STATED TASK ▸
Recast the lines below as a Markdown table with the columns Number and Line, giving each nonblank line its own numbered row. Leave the pictures out of the table.

>> BEGIN ENTRIES SHOWN

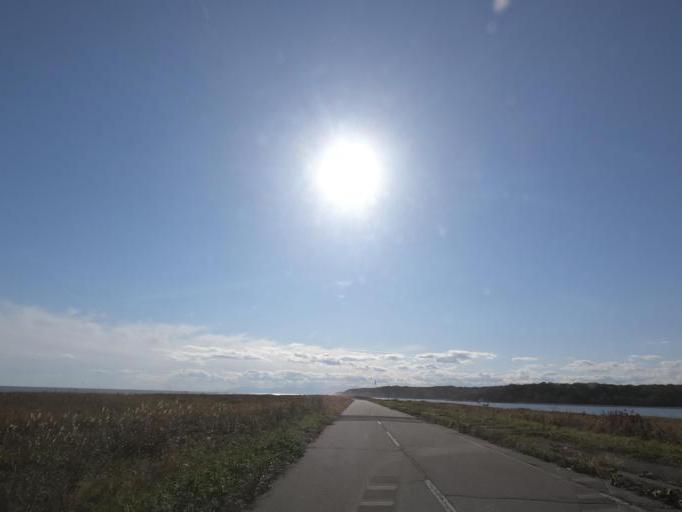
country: JP
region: Hokkaido
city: Obihiro
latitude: 42.5850
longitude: 143.5343
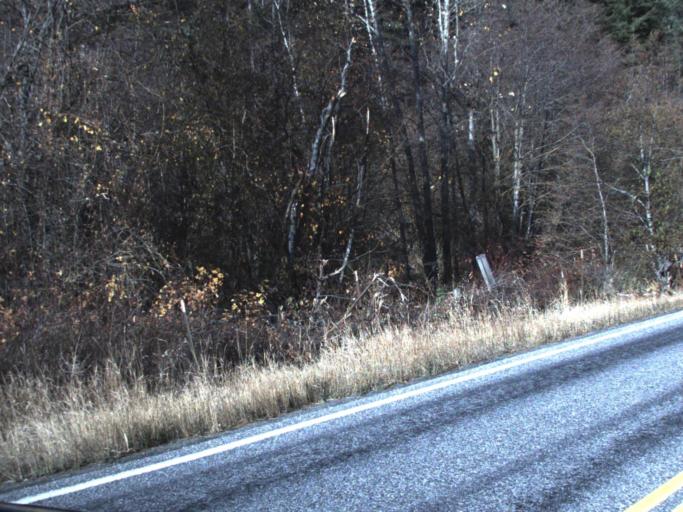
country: US
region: Washington
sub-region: Ferry County
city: Republic
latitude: 48.7926
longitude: -118.6165
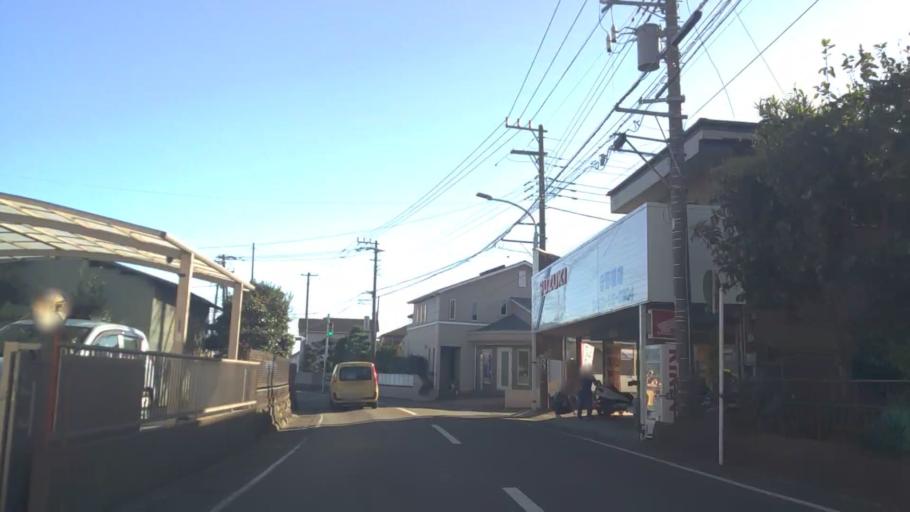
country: JP
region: Kanagawa
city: Atsugi
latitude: 35.3862
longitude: 139.3664
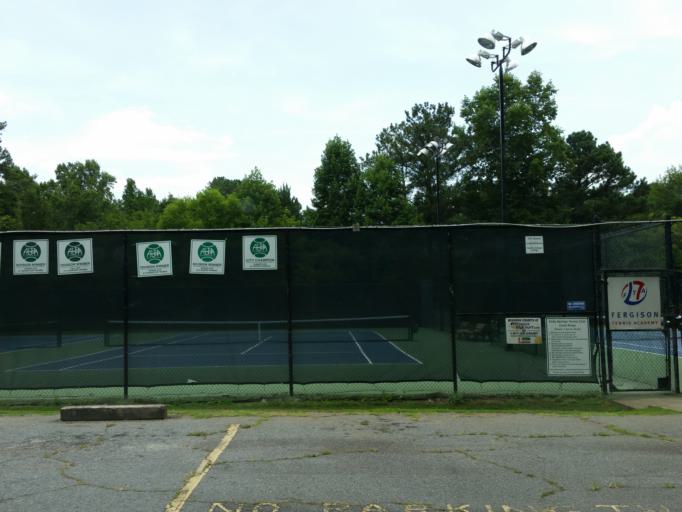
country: US
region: Georgia
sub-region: Cherokee County
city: Woodstock
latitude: 34.0188
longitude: -84.4791
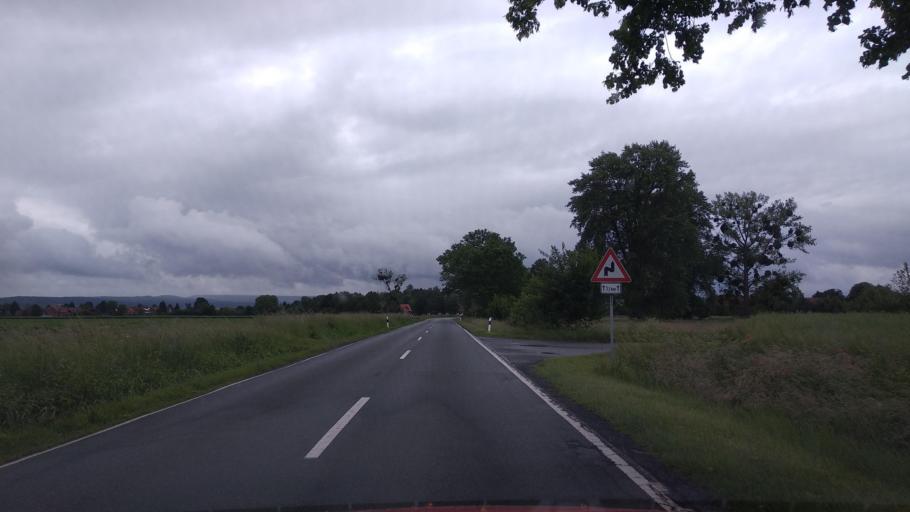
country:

>> END ENTRIES SHOWN

THE ANSWER ▸
| Number | Line |
|---|---|
| 1 | country: JP |
| 2 | region: Hokkaido |
| 3 | city: Obihiro |
| 4 | latitude: 42.5850 |
| 5 | longitude: 143.5343 |
| 6 | country: US |
| 7 | region: Washington |
| 8 | sub-region: Ferry County |
| 9 | city: Republic |
| 10 | latitude: 48.7926 |
| 11 | longitude: -118.6165 |
| 12 | country: JP |
| 13 | region: Kanagawa |
| 14 | city: Atsugi |
| 15 | latitude: 35.3862 |
| 16 | longitude: 139.3664 |
| 17 | country: US |
| 18 | region: Georgia |
| 19 | sub-region: Cherokee County |
| 20 | city: Woodstock |
| 21 | latitude: 34.0188 |
| 22 | longitude: -84.4791 |
| 23 | country: |